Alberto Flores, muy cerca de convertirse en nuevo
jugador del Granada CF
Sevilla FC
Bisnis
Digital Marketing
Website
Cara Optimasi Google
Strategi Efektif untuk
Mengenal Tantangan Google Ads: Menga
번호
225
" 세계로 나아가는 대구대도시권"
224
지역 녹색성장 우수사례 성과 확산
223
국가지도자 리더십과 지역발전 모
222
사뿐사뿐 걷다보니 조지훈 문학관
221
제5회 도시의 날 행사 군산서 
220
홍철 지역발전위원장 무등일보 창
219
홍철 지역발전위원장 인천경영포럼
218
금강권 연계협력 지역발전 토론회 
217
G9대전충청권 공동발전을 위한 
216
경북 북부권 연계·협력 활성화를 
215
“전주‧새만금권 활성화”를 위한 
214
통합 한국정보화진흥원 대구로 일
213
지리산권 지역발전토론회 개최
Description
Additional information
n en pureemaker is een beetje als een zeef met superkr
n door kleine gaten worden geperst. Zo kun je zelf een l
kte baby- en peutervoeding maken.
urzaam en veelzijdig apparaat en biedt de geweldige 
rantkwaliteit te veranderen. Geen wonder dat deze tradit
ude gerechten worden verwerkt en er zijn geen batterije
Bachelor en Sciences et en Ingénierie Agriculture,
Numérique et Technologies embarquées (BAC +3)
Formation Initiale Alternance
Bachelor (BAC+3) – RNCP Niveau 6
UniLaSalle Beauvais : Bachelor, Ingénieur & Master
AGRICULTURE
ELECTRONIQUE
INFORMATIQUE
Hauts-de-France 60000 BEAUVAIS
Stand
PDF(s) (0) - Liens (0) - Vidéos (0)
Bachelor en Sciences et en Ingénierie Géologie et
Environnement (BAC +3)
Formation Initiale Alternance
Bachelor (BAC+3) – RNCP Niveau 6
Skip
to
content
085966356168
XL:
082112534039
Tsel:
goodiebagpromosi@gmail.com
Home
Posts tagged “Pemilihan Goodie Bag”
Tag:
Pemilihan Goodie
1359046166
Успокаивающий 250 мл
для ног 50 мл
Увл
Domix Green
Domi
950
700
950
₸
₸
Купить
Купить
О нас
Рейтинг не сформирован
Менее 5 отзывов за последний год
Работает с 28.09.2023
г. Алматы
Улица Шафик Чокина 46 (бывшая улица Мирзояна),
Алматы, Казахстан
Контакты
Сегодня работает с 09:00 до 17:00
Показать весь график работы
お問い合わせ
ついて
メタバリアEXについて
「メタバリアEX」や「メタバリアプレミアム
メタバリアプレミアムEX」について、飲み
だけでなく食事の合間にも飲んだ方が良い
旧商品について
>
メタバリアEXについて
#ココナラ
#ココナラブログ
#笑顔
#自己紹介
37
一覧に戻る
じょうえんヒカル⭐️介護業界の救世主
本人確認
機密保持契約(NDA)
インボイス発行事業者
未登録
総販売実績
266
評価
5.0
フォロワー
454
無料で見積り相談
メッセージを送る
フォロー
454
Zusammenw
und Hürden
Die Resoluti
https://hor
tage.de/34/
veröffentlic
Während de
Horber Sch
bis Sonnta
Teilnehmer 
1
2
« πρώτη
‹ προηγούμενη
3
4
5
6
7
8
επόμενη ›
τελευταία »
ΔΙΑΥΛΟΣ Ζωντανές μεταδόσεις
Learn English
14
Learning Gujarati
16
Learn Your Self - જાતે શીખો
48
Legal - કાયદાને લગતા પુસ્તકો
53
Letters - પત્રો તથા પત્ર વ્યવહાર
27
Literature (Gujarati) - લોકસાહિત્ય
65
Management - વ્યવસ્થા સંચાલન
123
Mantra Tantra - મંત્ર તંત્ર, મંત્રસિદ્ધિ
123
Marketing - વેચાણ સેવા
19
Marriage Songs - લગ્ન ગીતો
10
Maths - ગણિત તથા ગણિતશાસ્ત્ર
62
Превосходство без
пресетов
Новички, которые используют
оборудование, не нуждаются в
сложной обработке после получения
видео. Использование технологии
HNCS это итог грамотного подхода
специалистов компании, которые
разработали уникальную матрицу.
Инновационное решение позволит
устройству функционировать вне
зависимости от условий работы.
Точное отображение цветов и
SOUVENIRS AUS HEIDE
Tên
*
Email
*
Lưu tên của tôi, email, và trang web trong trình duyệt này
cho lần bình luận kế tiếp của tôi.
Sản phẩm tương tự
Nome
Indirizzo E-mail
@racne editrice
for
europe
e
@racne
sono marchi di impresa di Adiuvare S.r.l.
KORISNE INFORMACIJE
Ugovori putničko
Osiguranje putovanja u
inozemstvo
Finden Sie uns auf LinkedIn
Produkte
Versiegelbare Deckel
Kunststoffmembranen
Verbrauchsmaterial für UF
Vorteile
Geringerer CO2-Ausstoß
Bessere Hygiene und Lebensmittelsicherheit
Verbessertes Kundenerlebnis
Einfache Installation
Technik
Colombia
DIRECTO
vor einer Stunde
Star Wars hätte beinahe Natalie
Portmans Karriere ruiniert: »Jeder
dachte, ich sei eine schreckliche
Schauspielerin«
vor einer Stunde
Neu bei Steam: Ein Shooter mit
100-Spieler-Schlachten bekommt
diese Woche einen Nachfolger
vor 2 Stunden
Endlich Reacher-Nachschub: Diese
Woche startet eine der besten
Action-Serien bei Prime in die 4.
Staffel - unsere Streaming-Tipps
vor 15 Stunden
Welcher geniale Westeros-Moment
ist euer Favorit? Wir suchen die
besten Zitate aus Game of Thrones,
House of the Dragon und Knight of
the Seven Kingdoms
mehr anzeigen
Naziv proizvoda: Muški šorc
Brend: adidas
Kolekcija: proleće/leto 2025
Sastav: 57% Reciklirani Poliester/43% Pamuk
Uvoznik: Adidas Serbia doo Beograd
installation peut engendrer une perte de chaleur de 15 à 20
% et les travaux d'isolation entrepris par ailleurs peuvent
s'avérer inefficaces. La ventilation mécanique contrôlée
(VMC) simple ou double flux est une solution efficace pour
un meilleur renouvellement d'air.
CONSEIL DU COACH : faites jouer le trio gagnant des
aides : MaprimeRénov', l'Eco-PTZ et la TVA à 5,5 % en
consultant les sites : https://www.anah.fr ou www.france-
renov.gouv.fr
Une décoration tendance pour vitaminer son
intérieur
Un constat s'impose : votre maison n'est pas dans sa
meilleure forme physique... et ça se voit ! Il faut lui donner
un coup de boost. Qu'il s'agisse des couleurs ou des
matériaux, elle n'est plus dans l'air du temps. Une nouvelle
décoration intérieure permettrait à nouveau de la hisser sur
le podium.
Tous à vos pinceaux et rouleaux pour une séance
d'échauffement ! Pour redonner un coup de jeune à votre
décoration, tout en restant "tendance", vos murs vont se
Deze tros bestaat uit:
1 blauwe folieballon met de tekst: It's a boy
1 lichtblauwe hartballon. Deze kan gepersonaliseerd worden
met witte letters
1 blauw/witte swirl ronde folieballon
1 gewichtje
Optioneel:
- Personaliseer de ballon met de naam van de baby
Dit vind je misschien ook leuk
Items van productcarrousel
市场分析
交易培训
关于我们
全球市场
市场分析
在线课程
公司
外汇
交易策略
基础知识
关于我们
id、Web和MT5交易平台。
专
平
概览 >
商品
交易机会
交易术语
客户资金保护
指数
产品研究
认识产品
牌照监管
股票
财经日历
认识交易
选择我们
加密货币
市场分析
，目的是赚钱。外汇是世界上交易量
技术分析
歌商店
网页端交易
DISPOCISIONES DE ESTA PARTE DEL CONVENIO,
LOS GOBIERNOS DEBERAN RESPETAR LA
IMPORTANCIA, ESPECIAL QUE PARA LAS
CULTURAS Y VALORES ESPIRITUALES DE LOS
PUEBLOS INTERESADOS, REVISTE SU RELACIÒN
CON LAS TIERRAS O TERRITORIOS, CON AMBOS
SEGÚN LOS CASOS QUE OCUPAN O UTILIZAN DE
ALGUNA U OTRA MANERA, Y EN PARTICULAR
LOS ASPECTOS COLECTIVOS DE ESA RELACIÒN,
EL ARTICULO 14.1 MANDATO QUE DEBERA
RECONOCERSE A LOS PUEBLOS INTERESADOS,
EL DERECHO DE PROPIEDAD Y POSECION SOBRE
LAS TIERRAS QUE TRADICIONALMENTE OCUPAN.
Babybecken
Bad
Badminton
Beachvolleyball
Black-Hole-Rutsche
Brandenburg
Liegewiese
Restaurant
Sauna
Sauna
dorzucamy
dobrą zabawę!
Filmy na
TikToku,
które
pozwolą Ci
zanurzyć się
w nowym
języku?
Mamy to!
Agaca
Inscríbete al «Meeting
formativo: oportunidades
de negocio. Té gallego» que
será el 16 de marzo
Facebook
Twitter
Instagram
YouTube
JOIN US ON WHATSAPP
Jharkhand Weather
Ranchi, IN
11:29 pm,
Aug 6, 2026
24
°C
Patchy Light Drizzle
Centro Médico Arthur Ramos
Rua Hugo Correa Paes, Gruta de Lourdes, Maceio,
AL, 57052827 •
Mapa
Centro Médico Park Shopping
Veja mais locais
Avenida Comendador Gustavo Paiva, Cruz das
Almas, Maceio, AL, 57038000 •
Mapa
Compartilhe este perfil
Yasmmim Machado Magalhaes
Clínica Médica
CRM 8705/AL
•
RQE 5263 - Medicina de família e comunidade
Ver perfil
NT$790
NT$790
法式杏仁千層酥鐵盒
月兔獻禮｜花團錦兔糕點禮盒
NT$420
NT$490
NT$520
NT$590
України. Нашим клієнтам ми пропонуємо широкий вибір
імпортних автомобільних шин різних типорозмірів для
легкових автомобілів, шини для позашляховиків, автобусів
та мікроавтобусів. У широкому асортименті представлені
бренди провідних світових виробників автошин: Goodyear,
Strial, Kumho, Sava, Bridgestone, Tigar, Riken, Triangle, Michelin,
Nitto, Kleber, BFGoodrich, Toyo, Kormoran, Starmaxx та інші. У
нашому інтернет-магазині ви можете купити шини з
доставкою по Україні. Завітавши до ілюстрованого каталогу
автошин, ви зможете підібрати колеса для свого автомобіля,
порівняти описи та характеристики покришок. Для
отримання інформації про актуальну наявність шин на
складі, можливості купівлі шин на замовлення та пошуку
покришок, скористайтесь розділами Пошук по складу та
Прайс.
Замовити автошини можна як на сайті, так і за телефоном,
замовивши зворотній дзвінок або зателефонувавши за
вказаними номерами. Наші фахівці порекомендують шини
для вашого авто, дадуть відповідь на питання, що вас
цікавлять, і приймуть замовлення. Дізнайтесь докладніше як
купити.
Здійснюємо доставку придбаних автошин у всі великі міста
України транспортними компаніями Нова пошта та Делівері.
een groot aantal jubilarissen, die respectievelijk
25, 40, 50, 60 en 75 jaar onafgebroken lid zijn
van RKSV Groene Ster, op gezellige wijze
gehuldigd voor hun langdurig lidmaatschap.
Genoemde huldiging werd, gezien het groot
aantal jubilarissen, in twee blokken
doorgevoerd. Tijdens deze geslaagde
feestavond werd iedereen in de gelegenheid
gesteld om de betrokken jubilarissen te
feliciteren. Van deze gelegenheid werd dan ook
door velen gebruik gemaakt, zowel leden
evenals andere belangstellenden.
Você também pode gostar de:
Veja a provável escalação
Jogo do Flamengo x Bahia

────────────────────────────────────────

Would you copy every line of the entries that includes the word "tendance"?

■ ANSWER BELOW ■
Une décoration tendance pour vitaminer son
décoration, tout en restant "tendance", vos murs vont se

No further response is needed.